A The effects of Rap2B and C180A overexpression on the proliferation of LOVO cells was examined by EdU assay. B The effects of Rap2B knockout on the proliferation of LOVO cells was examined by EdU assay. C LOVO cells were transfected with si-NC or si-PLEC for 24 h, and then the cells were infected with Rap2B or control adenovirus for another 24 h, respectively. The proliferation of these cells was evaluated using the EdU assay. D LOVO cells with Rap2B knockout were treated with Lat B or not, and then the proliferation of these cells was assessed using the EdU assay. E, F The effects of Rap2B and C180A overexpression on the ability of LOVO cell adhesion was examined through a cell adhesion assay. G, H The effects of Rap2B and C180A overexpression on the ability of LOVO cell migration was examined using a transwell assay. I, J The effects of Rap2B knockout on the ability of LOVO cell adhesion was examined using a cell adhesion assay. K, L The effects of Rap2B knockout on the ability of LOVO cell migration was examined using a transwell assay. M, N LOVO cells were transfected with si-NC or si-PLEC for 24 h, and then the cells were infected with Rap2B or control adenovirus for another 24 h, respectively. The cell adhesion abilities were examined using a cell adhesion assay. O–R LOVO cells with Rap2B knockout were treated with Lat B or not, and then the cell adhesion and migration abilities of these cells were examined using a cell adhesion assay and transwell assay.

Fig. 8. Plectin positively correlates with Rap2B and predicts malignant progression of CRC.
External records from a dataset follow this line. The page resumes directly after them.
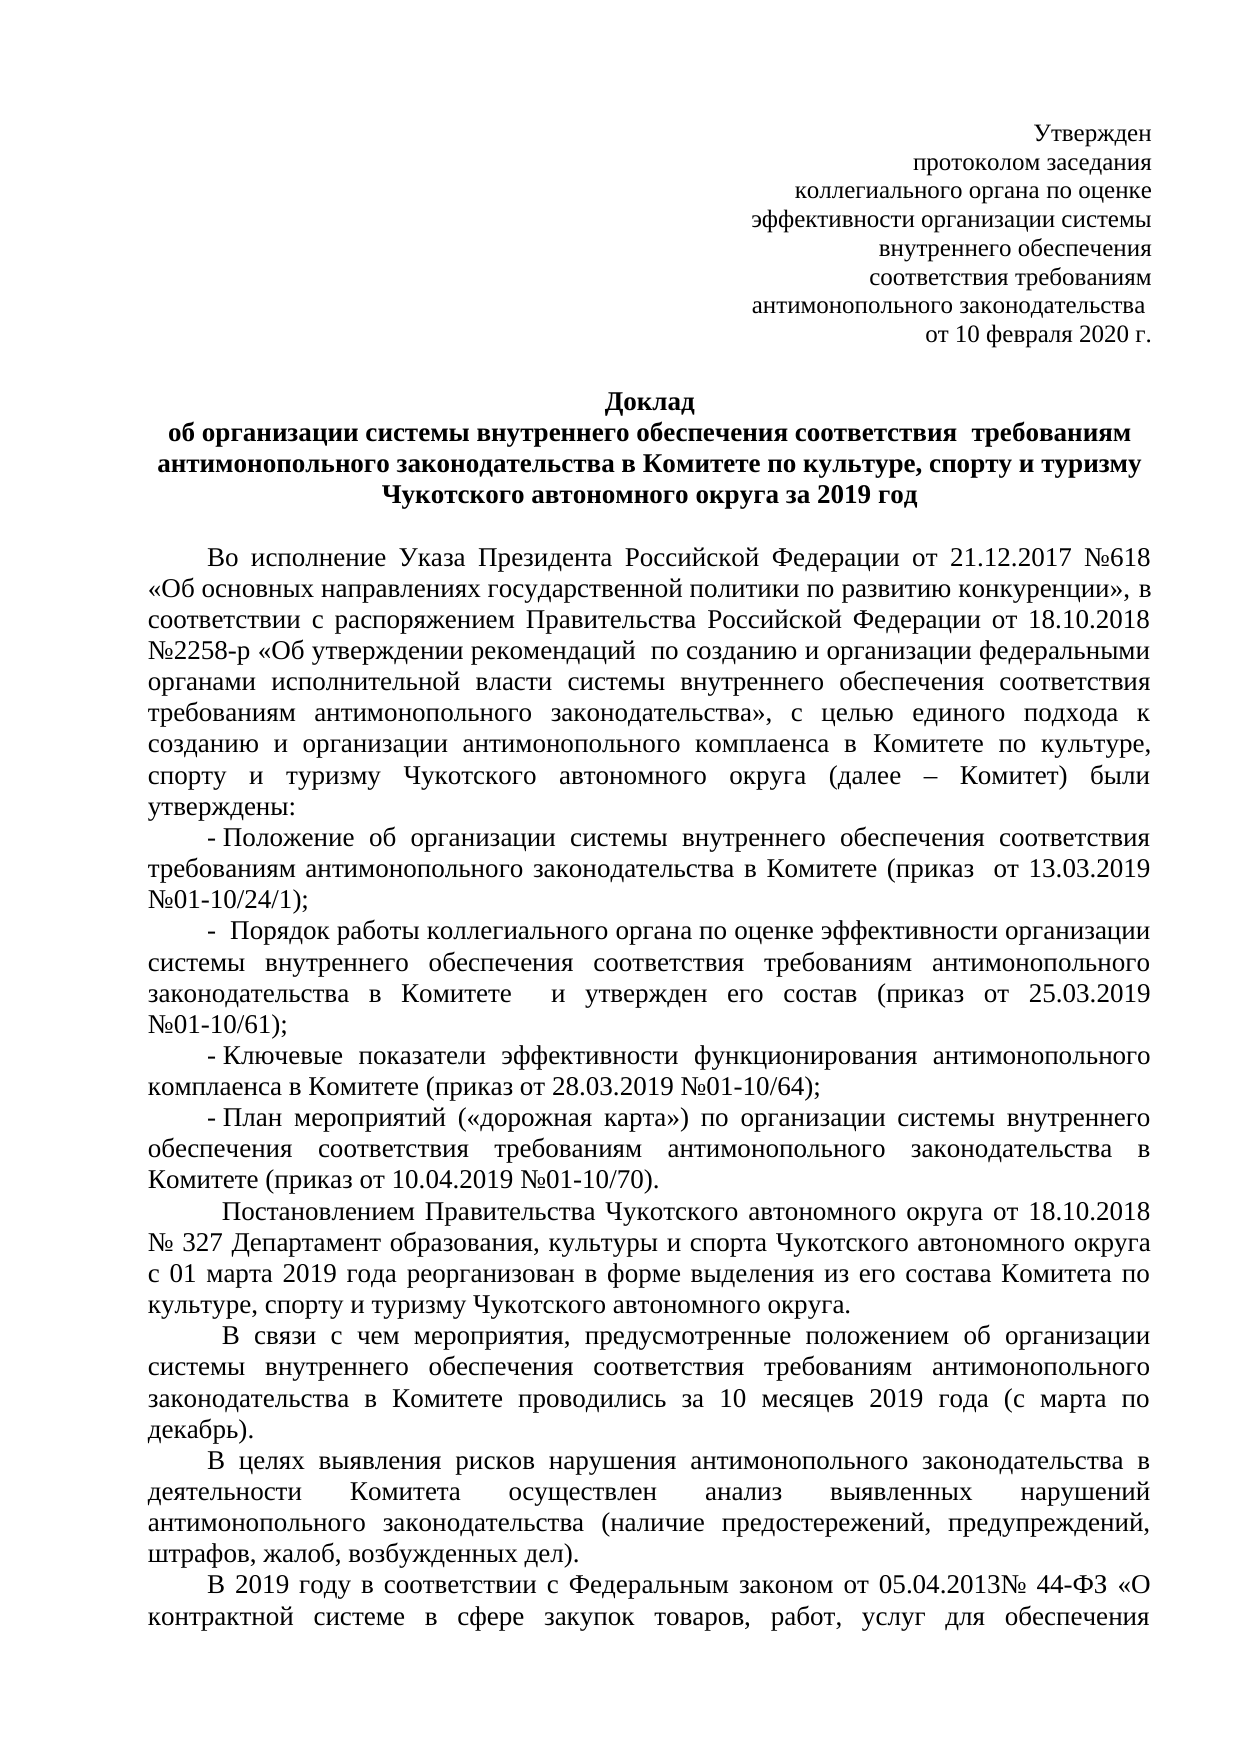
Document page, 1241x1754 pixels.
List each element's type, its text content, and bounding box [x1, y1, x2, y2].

text внутреннего обеспечения [148, 233, 1152, 262]
text протоколом заседания [148, 147, 1152, 176]
text В связи с чем мероприятия, предусмотренные положением об организации системы внутреннего обеспечения соответствия требованиям антимонопольного законодательства в Комитете проводились за 10 месяцев 2019 года (с марта по декабрь). [148, 1319, 1152, 1444]
text - План мероприятий («дорожная карта») по организации системы внутреннего обеспечения соответствия требованиям антимонопольного законодательства в Комитете (приказ от 10.04.2019 №01-10/70). [148, 1101, 1152, 1195]
text соответствия требованиям [148, 262, 1152, 291]
text - Порядок работы коллегиального органа по оценке эффективности организации системы внутреннего обеспечения соответствия требованиям антимонопольного законодательства в Комитете и утвержден его состав (приказ от 25.03.2019 №01-10/61); [148, 914, 1152, 1039]
text антимонопольного законодательства [148, 291, 1152, 319]
text коллегиального органа по оценке [148, 176, 1152, 204]
text Доклад [148, 385, 1152, 416]
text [148, 1568, 1152, 1631]
text эффективности организации системы [148, 204, 1152, 233]
text - Ключевые показатели эффективности функционирования антимонопольного комплаенса в Комитете (приказ от 28.03.2019 №01-10/64); [148, 1039, 1152, 1101]
text об организации системы внутреннего обеспечения соответствия требованиям антимонопольного законодательства в Комитете по культуре, спорту и туризму Чукотского автономного округа за 2019 год [148, 416, 1152, 509]
text - Положение об организации системы внутреннего обеспечения соответствия требованиям антимонопольного законодательства в Комитете (приказ от 13.03.2019 №01-10/24/1); [148, 821, 1152, 914]
text от 10 февраля 2020 г. [148, 319, 1152, 348]
text Постановлением Правительства Чукотского автономного округа от 18.10.2018 № 327 Департамент образования, культуры и спорта Чукотского автономного округа с 01 марта 2019 года реорганизован в форме выделения из его состава Комитета по культуре, спорту и туризму Чукотского автономного округа. [148, 1195, 1152, 1319]
text Во исполнение Указа Президента Российской Федерации от 21.12.2017 №618 «Об основных направлениях государственной политики по развитию конкуренции», в соответствии с распоряжением Правительства Российской Федерации от 18.10.2018 №2258-р «Об утверждении рекомендаций по созданию и организации федеральными органами исполнительной власти системы внутреннего обеспечения соответствия требованиям антимонопольного законодательства», с целью единого подхода к созданию и организации антимонопольного комплаенса в Комитете по культуре, спорту и туризму Чукотского автономного округа (далее – Комитет) были утверждены: [148, 541, 1152, 821]
text Утвержден [148, 118, 1152, 147]
text В целях выявления рисков нарушения антимонопольного законодательства в деятельности Комитета осуществлен анализ выявленных нарушений антимонопольного законодательства (наличие предостережений, предупреждений, штрафов, жалоб, возбужденных дел). [148, 1444, 1152, 1568]
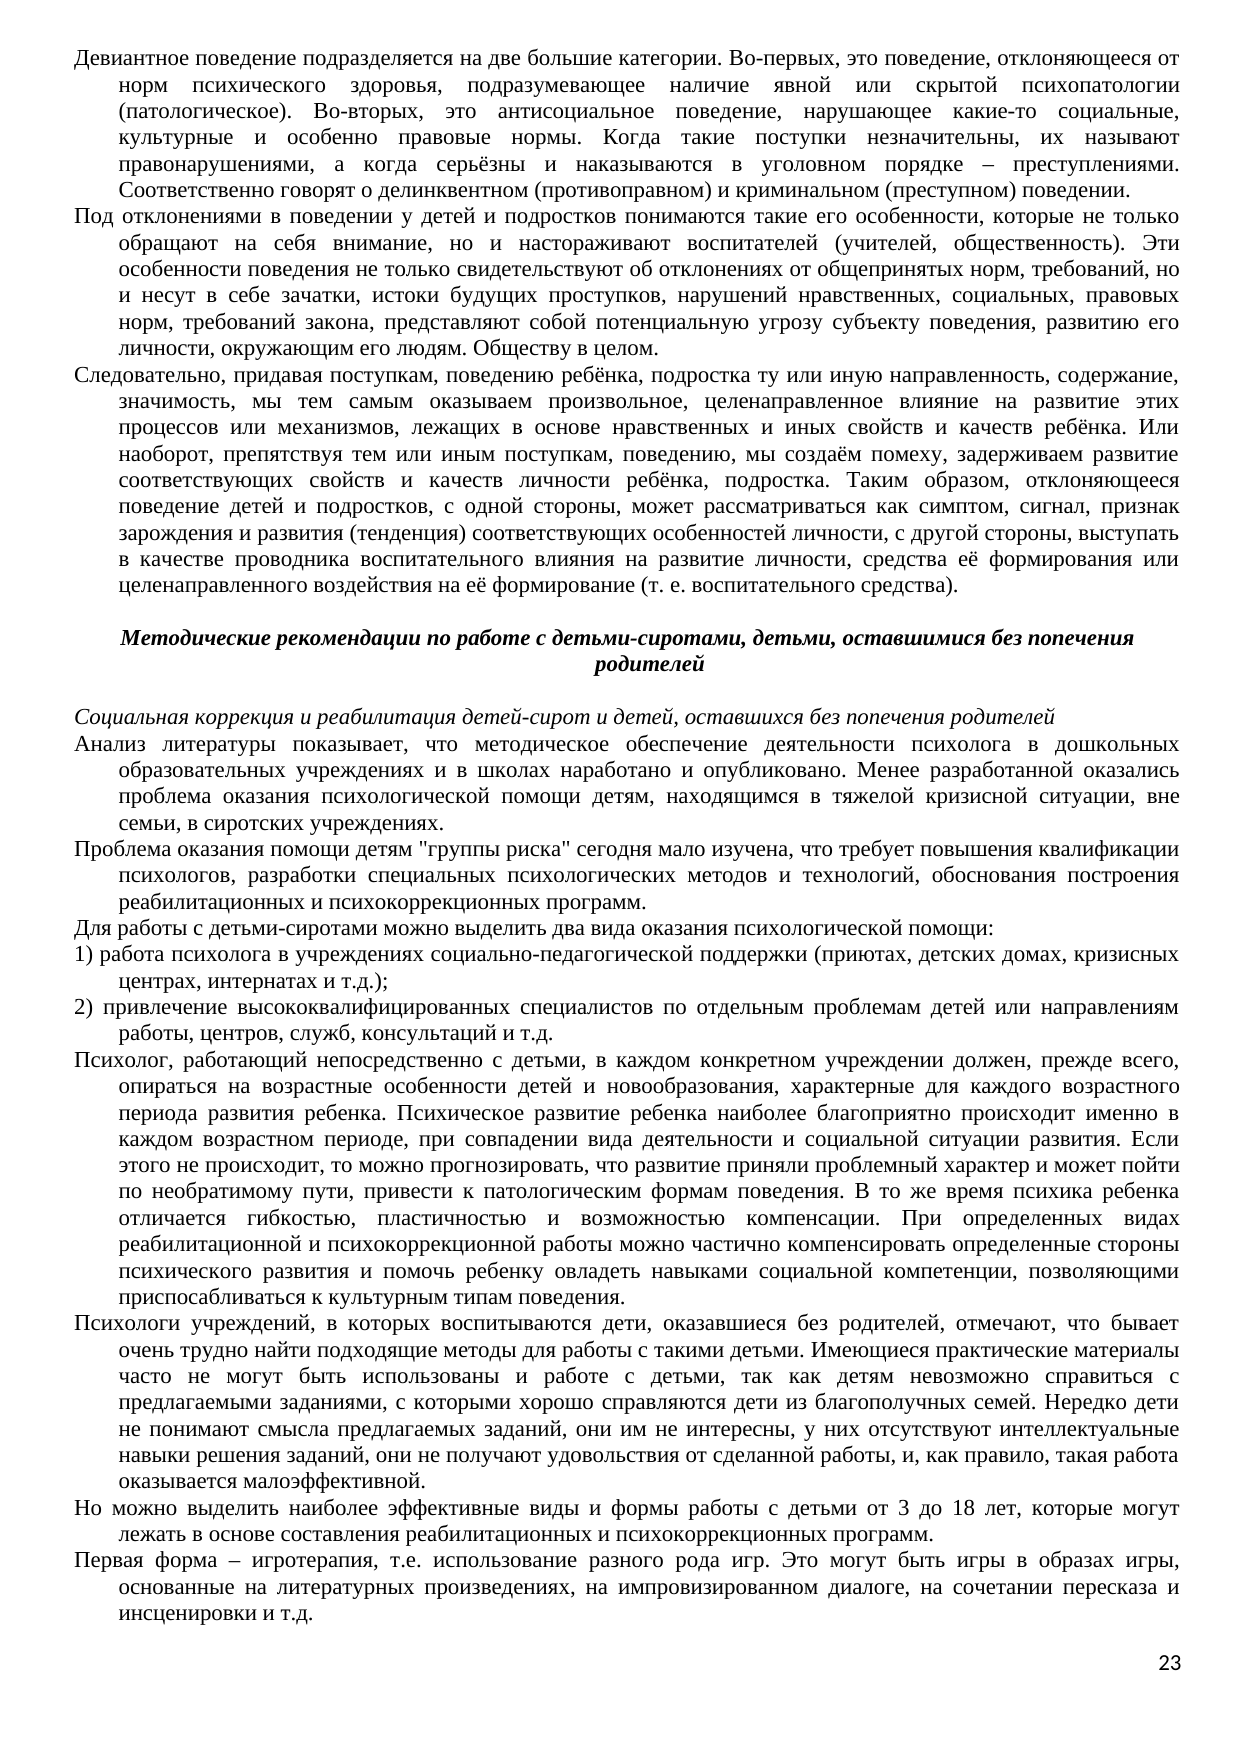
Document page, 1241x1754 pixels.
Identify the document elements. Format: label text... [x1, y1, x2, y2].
A, B Immunoblots analysis of Rap2B and plectin using lysates from colon epithelial cells of Rap2B^IEC-WT and Rap2B^IEC-KO mice in the CRC induction model. C, D IHC staining for plectin in colons from Rap2B^IEC-WT and Rap2B^IEC-KO mice with CRC induction model (n = 5). E, F Phalloidin staining for F-actin in colons from Rap2B^IEC-WT and Rap2B^IEC-KO mice with CRC induction model (n = 5; 2 images/mice). G Representative images of mouse liver tissue with metastatic tumors and H&E staining on liver tissue sections. The black dashed lines indicate the tumor borders. H Quantification of metastatic tumor areas (n = 5). I, J Representative images and quantifications of IHC staining for plectin and Rap2B in liver metastasis sections (n = 5). K, L Representative images and IHC intensity analysis using plectin antibody in 179 human colon cancer and 161 adjacent normal colon tissue. M Representative images of Rap2B and plectin expressions in Rap2B-low case and Rap2B-high case are presented. N Correlation between plectin and Rap2B expression were examined using Pearson correlation coefficient test (n = 360). O Correlation between plectin and Rap2B expression were examined by Fisher’s exact test. Percentages of high level of plectin expression correlated with pathological type (P), tumor sizes (Q), and depth of invasion (R) were examined by χ2 test. S High plectin expression correlated with overall survival for 979 patients with CRC (High plectin patients 617, Low plectin patients 362) (P = 0.0055, log-rank test). Data are presented as mean ± SEM. *P < 0.05, **P < 0.01, ***P < 0.001 by 2-tailed unpaired t test.